(Tasks):
a) Please copy out the stretch of the deepwater drilling article from "The field’s reservoirs" through "supercharged the formation.", word for word.
b) Carry the article on managed pressure drilling offshore Sabah forward from its final sentence.

(Supplied text):
▬▬▬▬▬▬
April 2017 /// Vol 238 No. 4
MPD and continuous circulation technology overcome deepwater challenges
Wells drilled offshore Sabah, East Malaysia, using conventional open wellbore technology, have experienced well control events and significant NPT. Problems encountered included kicks, stuck pipe, and lost mud circulation.
Previous wells drilled by Murphy Oil Company offshore Sabah, East Malaysia, using conventional open wellbore drilling technology had experienced well control events and significant non-productive time. Conventional drilling problems encountered in the area’s shallow, multi-layer sandstone formations included kicks, stuck pipe, lost mud circulation, and differential sticking.
Implementing managed pressure drilling (MPD), as well as continuous circulation system (CCS) technology and processes, successfully mitigated these formation pressure-related challenges so that target depths could be safely and efficiently reached. A 13-well deepwater MPD program eliminated formation pressure problems seen on conventional drilling operations, and in the process performed the industry’s first deepwater managed pressure cementing (MPC) operation.
The innovative program used dynamic MPD formation pressure analysis techniques and LWD tools to reduce uncertainties in the extremely narrow formation pressure drilling windows.Operations were conducted from a deepwater moored spar platform in 4,400 ft (1,341 m) water depth. The 13-well campaign drilled 27 hole sections using MPD and CCS technology and methods.
Some sections were considered undrillable without MPD technology due to the narrow pore pressure/fracture gradient (PP/FG) window, high gas levels, and mud losses on some sections. A statically underbalanced, dynamically MPD overbalanced mud weight was used to widen the operational drilling BHP window and achieve the required BHP control.
The field’s reservoirs are formed by relatively shallow, multi-layer sandstone formations at 8,202 to 10,006 ft (2500 to 3050 m) TVD. Production began in 2007, and was followed by a water injection program. Faulting has compartmentalized the reservoir, and there is a mix of depleted compartments that have been isolated from the water injection, and where virgin reservoir pressures may be encountered when drilling new wells. Dynamically overpressured sandstones also occur where water injection has supercharged the formation.
This formation pressure regime makes it difficult to predict the PP/FG window. The uncertainty has significant repercussions. For example, if a kick occurs when drilling through a weak, pressure-depleted sandstone layer into a lower overpressured zone, it may result in an underground blowout in the weak sandstone.
▬▬▬▬▬▬
(Available data):
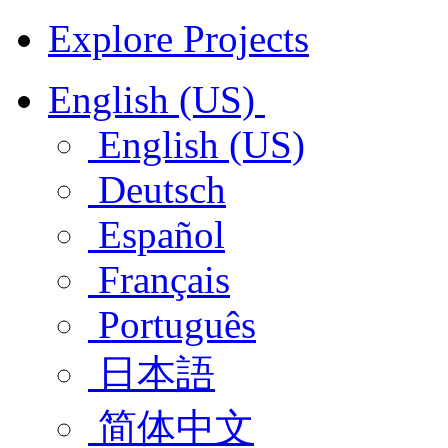
Explore Projects
English (US)
English (US)
Deutsch
Español
Français
Português
日本語
简体中文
▬▬▬▬▬▬
(Solved tasks):
a)
The field’s reservoirs are formed by relatively shallow, multi-layer sandstone formations at 8,202 to 10,006 ft (2500 to 3050 m) TVD. Production began in 2007, and was followed by a water injection program. Faulting has compartmentalized the reservoir, and there is a mix of depleted compartments that have been isolated from the water injection, and where virgin reservoir pressures may be encountered when drilling new wells. Dynamically overpressured sandstones also occur where water injection has supercharged the formation.

b)
A narrow drilling pressure window also increases the chances of lost mud circulation during liner runs and cementing. It is difficult to achieve good zonal isolation above a depleted zone, as the heavier cement slurries can be lost to weaker formations. These challenges are compounded by well designs with high angle or horizontal hole sections that require considerable hole cleaning in the smaller production hole sections.
This complex combination of depleted formations, narrow PP/FG windows, and high hole angle inclinations created a significant challenge when using conventional drilling practices. To improve safety and efficiency of operations, a drilling campaign was developed using MPD with a CCS. The initiative had several objectives, including reducing risk and NPT associated with lost mud circulation, kicks, stuck pipe, and wellbore collapse. MPD technology was implemented to improve management of downhole pressure and overbalance, hole cleaning in the high-angle wells, and event detection.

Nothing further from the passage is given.